▸ **Texte à lire**
Ne pas rétablir cet alinéa serait contraire à la loi instituant le binôme, qui vient d’être adoptée, puisqu’elle prévoit clairement que les départements doivent être consultés dans le cadre du redécoupage des cantons. Cette loi précise même que les départements doivent se prononcer dans un délai de six semaines sur la proposition de découpage du ministère de l’intérieur.

Les départements sont le reflet des territoires. Ils établissent la solidarité des territoires entre eux. Ils ont contribué à la mise sur pied de la carte intercommunale.

Si nous voulons un redécoupage cohérent, qui prenne en compte les territoires, les bassins de vie et les intercommunalités créées, et non un redécoupage partisan, il est donc important que les départements soient consultés. Aucune commune ne pouvant désormais demeurer isolée, les communautés de communes ont une importance primordiale par rapport aux bassins de vie.

Cet amendement tend donc à rappeler que, compte tenu de l’instauration des binômes et d’un nouveau scrutin, compte tenu du redécoupage qui donnera naissance à des territoires beaucoup plus vastes que ceux qui existent actuellement et rassemblant des bassins de vie, il est essentiel que les départements soient consultés sur les limites territoriales.

Mme la présidente. La parole est à M. Bernard Cazeau, pour présenter l'amendement n° 239 rectifié bis.

▸ **Consignes**
1. D'après le texte sur le redécoupage des cantons, en combien de temps les départements doivent-ils donner leur avis sur la proposition de découpage du ministère de l'intérieur ?
2. Écrivez la suite du texte sur le redécoupage des cantons.

[Données de lecture de grandeurs physiques]
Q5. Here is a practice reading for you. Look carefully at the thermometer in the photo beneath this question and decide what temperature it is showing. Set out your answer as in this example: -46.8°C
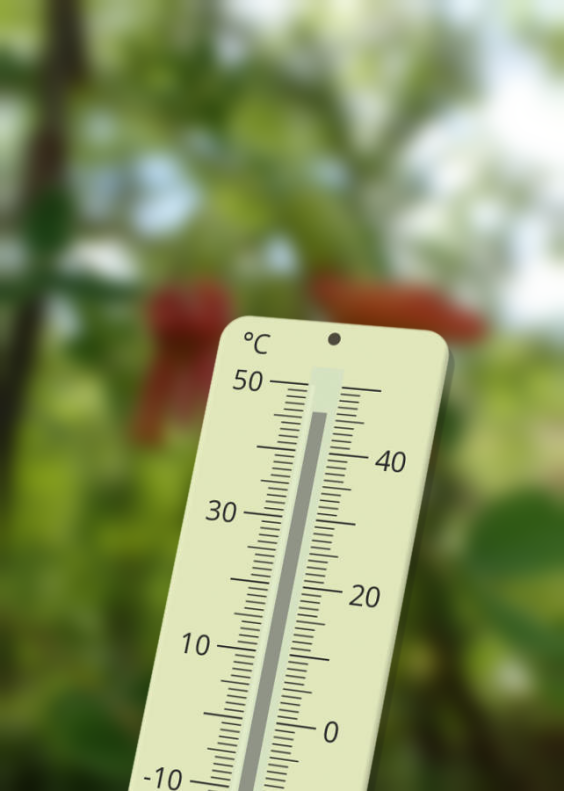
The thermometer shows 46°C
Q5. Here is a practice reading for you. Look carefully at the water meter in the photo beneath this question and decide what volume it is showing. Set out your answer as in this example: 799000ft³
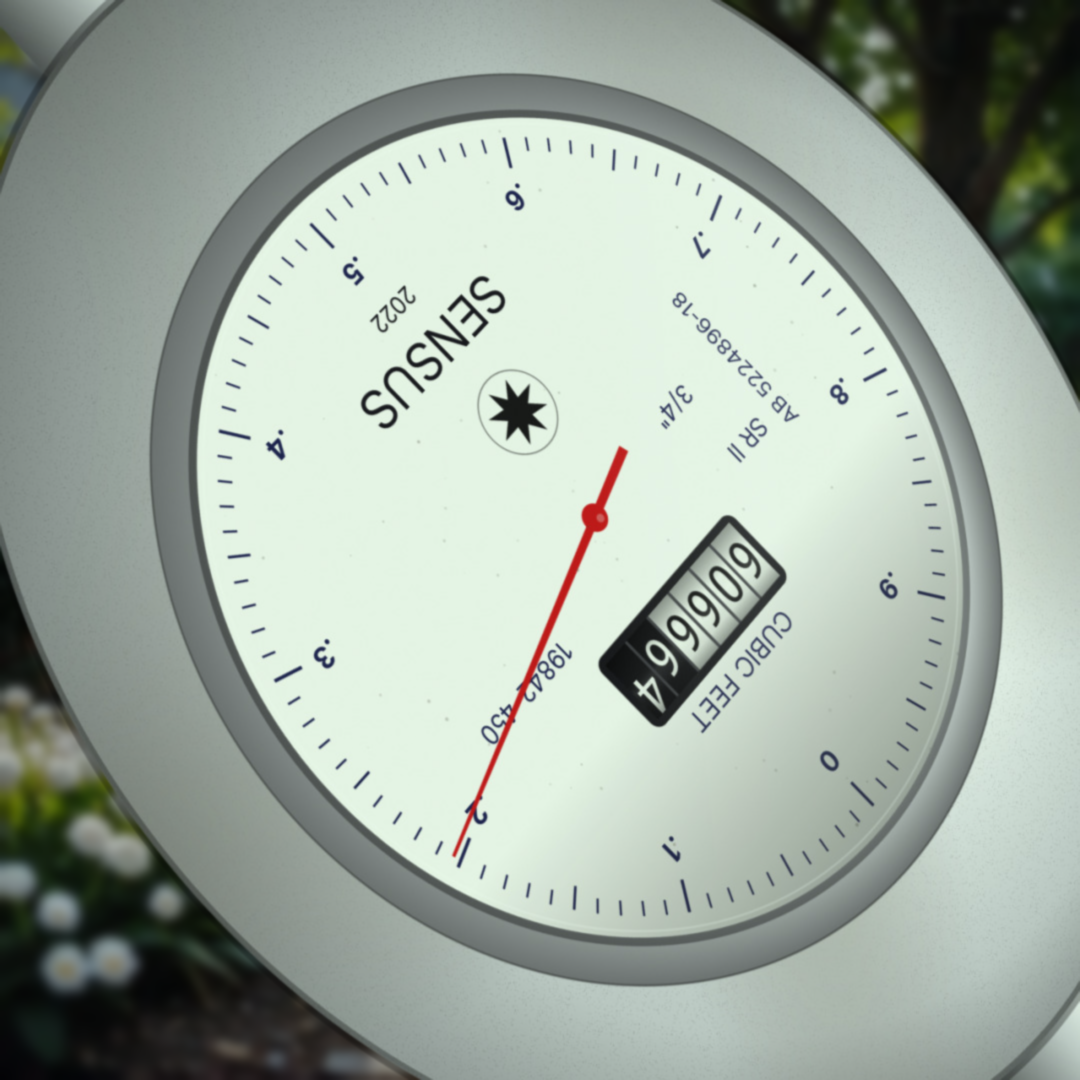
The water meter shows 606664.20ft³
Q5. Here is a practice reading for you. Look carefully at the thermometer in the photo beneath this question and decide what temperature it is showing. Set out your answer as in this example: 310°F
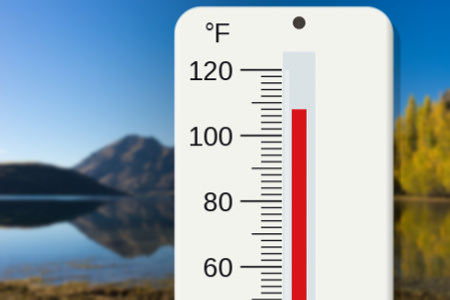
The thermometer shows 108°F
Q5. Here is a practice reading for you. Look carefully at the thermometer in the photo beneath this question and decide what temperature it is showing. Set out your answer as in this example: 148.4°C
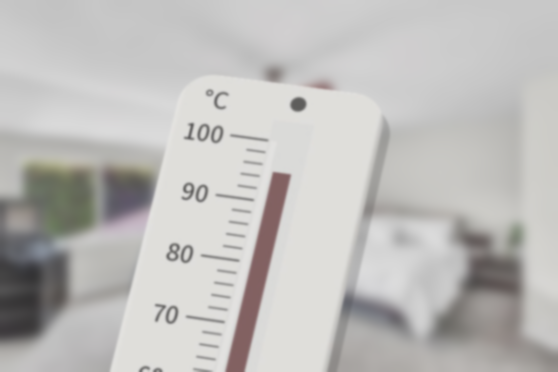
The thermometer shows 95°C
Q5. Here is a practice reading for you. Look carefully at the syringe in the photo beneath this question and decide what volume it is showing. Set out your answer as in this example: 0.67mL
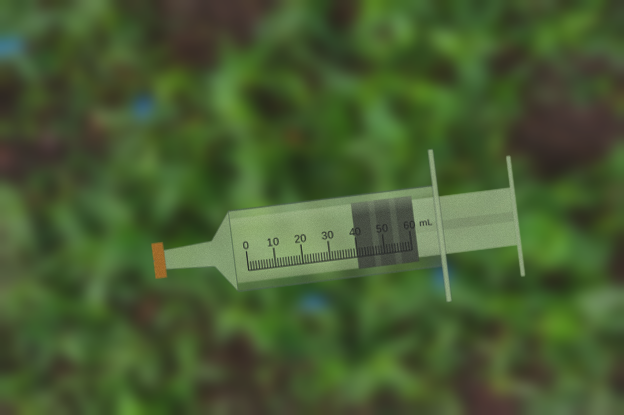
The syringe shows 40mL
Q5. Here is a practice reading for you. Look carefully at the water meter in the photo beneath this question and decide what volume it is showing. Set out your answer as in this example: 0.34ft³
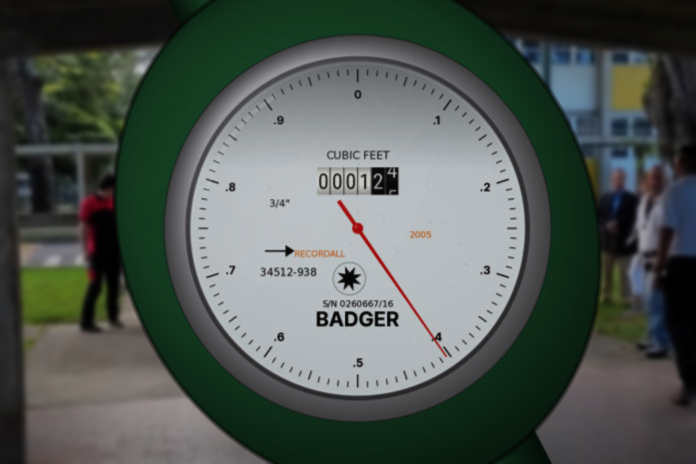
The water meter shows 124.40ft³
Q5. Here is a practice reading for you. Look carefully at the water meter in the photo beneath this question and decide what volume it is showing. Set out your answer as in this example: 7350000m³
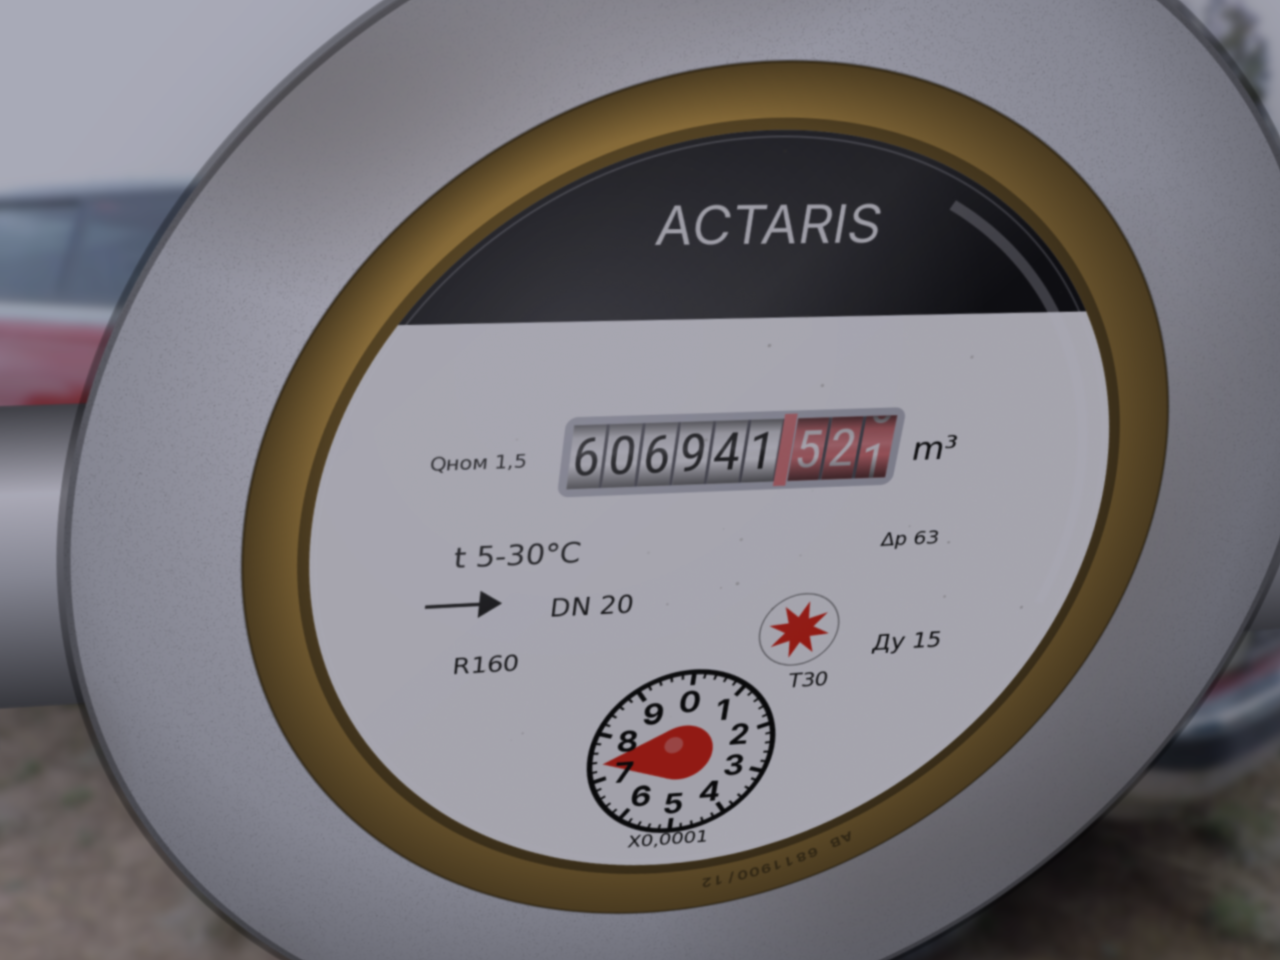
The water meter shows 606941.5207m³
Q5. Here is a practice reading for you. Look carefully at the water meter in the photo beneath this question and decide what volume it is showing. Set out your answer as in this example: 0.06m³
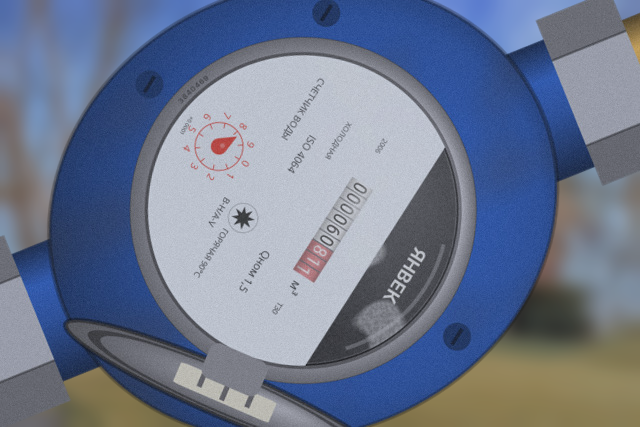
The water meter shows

▸ **Réponses**
1. En six semaines.

2.
M. Bernard Cazeau. Je m’associe évidemment à ce qui vient d’être dit.

Au moment où il va être procédé à des redécoupages, il est en effet important que les départements soient consultés. Il est même impensable que cela puisse ne pas être le cas.

Mme la présidente. La parole est à M. Pierre-Yves Collombat, pour présenter l'amendement n° 391 rectifié.

M. Pierre-Yves Collombat. Il est défendu, madame la présidente.

Mme la présidente. La parole est à Mme Cécile Cukierman, pour présenter l'amendement n° 440 rectifié.

Mme Cécile Cukierman. Nous nous sommes suffisamment félicités du rétablissement de la clause de compétence générale, en particulier pour les départements, pour faire preuve de la plus grande vigilance sur les modalités de ce rétablissement. Celui-ci doit être intégral. Or le diable se cache parfois dans les détails…

En effet, la commission a supprimé, via un amendement rédactionnel, les dispositions prévoyant la consultation du département « sur les changements proposés aux limites territoriales du département, des arrondissements, des cantons et des communes et sur la désignation de leur chef-lieu ».

Dès lors, nous ne pouvons que nous interroger sur les raisons pour lesquelles cette consultation, paraît-il redondante, figurait dans un alinéa de l’article L. 3211-1 du code général des collectivités territoriales.

Surtout, cette suppression nous paraît malvenue aujourd'hui et, à la veille d’un nouveau redécoupage des cantons, peu respectueuse de la démocratie.

Enfin, elle est dangereuse si l’on considère, comme nous, que ce projet de loi porte en germe la disparition, à terme, des départements. Compte tenu de ce que prévoient certains articles relatifs à la création de métropoles, que nous examinerons ultérieurement, nous estimons que l’existence des départements serait vraiment menacée si cette suppression du dernier alinéa de l’article L. 3211-1 du CGCT était maintenue.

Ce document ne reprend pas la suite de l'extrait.